I wouldn't be so annoyed with combat in DF if it were deeper, though. In Fortress Mode, you pretty much just unleash your military, and then mop up the mess afterwards. In Adventure Mode, you only have real control over yourself, and still pretty much go with Attack Attack Attack as your strategy.
Compare to games like Hammer and Sickle, a Russian-developed X-Com style of game. In that, I might do something like see an enemy ambush up ahead, and decide to get the drop on them first by climbing in the window of one of the houses stealthily, and killing the soldiers in there, before using my main character, a sniper, to start picking off the enemy snipers before they can shoot him by taking advantage of a high stealth rating. Then, the enemy AI, figuring out something is up will send in their sweeper squad, but will stop because they detect my two allies that I posted at the top of the stairs, assault rifles ready to hose down the first people who climb up the stairs of the building I'm in. In a bit of a standoff, I decide to C4 the floor (destructable environments) above the sweeper squad, then chuck hand grenades into the hole I just created to finish off my dazed enemies. Meanwhile, my main character sniper is picking off the guards running to check out the explosion. But then, the enemy commander decides enough's enough, and gets his guards to start lobbing explosives at my building instead of trying to fight me with guns. That's combat that makes me stop and get paranoid about how best to proceed.

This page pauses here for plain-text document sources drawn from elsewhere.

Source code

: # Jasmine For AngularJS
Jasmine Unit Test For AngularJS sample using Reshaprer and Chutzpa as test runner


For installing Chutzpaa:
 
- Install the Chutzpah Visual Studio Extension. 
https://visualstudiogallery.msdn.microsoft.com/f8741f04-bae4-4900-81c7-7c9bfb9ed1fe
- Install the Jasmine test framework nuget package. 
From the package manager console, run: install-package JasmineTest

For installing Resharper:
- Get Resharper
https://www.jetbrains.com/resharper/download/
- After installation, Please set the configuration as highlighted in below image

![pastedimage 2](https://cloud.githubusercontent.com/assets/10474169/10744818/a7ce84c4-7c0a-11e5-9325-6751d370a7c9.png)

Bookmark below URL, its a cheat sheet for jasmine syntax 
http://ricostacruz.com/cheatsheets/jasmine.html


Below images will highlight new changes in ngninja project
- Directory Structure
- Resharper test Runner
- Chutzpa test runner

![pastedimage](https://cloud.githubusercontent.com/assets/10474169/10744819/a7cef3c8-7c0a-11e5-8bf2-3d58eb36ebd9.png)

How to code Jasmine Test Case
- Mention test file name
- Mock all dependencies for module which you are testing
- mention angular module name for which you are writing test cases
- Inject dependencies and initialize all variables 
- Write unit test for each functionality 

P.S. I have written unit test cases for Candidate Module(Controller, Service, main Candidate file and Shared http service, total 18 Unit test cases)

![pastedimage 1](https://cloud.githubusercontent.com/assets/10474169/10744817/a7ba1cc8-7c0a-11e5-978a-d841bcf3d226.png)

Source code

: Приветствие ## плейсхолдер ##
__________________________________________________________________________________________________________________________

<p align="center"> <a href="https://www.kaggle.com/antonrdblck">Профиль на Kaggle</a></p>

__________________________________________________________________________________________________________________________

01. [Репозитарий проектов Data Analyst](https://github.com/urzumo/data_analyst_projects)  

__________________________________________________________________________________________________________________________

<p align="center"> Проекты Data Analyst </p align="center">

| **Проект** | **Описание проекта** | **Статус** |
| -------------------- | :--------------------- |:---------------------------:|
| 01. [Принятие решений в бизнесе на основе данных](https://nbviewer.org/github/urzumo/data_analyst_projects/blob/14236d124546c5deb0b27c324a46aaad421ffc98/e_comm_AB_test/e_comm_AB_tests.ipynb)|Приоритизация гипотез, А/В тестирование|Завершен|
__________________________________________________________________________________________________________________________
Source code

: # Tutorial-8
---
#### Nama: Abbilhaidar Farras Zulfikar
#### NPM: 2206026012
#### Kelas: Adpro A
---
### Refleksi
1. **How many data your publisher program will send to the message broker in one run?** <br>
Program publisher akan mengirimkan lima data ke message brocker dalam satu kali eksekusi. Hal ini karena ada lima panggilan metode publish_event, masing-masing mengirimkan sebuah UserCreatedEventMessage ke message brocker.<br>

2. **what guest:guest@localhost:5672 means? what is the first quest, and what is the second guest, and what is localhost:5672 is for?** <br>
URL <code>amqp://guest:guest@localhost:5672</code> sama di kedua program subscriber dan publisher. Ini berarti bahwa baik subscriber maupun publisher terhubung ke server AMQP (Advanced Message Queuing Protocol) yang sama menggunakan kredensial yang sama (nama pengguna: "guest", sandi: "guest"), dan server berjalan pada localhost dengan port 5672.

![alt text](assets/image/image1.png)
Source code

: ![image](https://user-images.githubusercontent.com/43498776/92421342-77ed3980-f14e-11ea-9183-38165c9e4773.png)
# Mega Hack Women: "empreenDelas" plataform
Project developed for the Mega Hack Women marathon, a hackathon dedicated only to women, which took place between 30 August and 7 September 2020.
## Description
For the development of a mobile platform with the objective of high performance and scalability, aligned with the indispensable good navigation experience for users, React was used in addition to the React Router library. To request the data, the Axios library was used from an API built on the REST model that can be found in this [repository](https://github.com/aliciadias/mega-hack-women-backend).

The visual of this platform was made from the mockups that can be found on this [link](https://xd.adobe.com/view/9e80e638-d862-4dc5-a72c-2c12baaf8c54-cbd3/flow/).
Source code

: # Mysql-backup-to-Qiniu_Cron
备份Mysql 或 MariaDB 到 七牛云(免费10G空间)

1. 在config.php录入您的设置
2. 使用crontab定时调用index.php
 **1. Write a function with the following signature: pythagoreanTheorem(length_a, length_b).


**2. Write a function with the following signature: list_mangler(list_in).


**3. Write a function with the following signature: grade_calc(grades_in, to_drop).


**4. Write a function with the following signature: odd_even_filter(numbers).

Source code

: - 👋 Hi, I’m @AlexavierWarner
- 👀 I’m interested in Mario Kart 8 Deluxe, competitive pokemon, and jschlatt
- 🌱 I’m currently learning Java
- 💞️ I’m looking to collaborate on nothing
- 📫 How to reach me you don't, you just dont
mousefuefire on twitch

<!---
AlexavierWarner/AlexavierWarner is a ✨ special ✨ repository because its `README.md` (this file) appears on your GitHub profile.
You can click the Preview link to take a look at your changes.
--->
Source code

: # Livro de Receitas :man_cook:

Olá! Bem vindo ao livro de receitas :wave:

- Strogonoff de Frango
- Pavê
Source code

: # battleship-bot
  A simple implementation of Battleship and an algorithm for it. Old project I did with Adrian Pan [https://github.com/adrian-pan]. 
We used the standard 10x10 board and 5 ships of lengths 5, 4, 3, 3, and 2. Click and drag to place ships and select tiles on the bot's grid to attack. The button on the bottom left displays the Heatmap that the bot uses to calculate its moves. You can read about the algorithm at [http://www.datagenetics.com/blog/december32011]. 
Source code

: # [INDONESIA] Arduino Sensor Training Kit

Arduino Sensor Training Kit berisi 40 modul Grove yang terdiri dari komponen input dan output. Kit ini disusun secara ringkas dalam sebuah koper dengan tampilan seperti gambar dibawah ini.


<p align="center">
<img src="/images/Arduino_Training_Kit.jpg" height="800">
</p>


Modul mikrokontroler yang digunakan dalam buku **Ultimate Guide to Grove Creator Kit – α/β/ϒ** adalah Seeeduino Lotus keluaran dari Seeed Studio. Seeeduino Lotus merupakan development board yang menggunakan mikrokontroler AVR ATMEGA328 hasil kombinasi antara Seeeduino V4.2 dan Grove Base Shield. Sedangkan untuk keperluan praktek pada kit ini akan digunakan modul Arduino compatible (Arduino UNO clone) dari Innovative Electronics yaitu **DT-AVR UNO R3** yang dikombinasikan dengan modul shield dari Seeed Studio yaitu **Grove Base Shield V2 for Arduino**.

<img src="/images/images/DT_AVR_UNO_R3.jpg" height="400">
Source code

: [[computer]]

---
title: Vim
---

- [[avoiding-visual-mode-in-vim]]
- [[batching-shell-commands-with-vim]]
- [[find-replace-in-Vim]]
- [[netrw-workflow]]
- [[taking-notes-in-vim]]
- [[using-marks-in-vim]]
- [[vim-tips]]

What the game really needs is more meaningful options about how to proceed in combat, and much better AI in general. (Meaningful as in avoiding "you have three hundred options, but this one is always better than all the others".) That means that having poison gas vials only becomes truly cool when the enemies start throwing them at you unexpectedly, and you have to react to an unexpected change in enemy tactics.
Hopefully, this will change somewhat with the coming of the martial styles, but I'm not sure.